* **Quoted passage**:
We have a complete guide to centering that covers a wide variety of situations like a decision tree.

Adam details five(!) methods for handling it, even getting into centering unknown vertical and horizontal dimensions, plus a handful of other restraints like language direction and multiple elements. I guess all the silly jokes about the difficulty of centering things in CSS need to be updated. Maybe they should poke fun about how many great ways there are to center things in CSS.

Adam does a great job listing out the pros and cons of all the techniques, and demonstrating them clearly. There is also a video. He picks “the gentle flex” as the winning approach:

.gentle-flex {
  display: flex;
  flex-direction: column;
  align-items: center;
  justify-content: center;
  gap: 1ch;
}

You can always find it in my stylesheets because it’s useful for both macro and micro layouts. It’s an all-around reliable solution with results that match my expectations. Also, because I’m an intrinsic sizing junkie, I tend to graduate into this solution. True, it’s a lot to type out, but the benefits it provides outweighs the extra code.

* **Data block**:
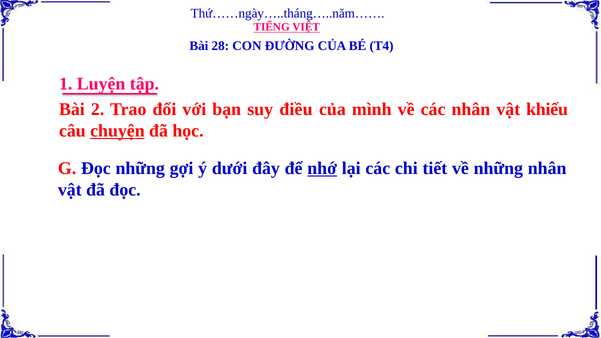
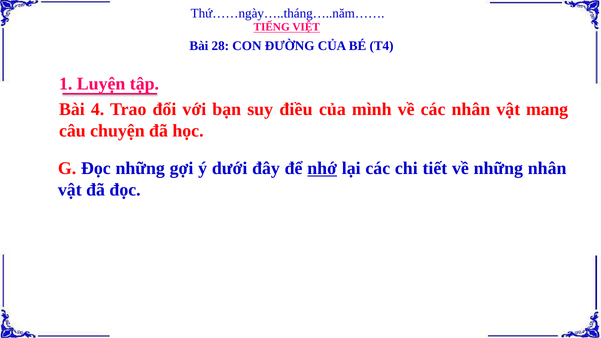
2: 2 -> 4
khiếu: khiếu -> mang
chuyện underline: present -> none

* **Directions**: Repeat the part of the passage on centering in CSS above, starting with "Adam details five(!)" and going on through "things in CSS.".

* **Full output**:
Adam details five(!) methods for handling it, even getting into centering unknown vertical and horizontal dimensions, plus a handful of other restraints like language direction and multiple elements. I guess all the silly jokes about the difficulty of centering things in CSS need to be updated. Maybe they should poke fun about how many great ways there are to center things in CSS.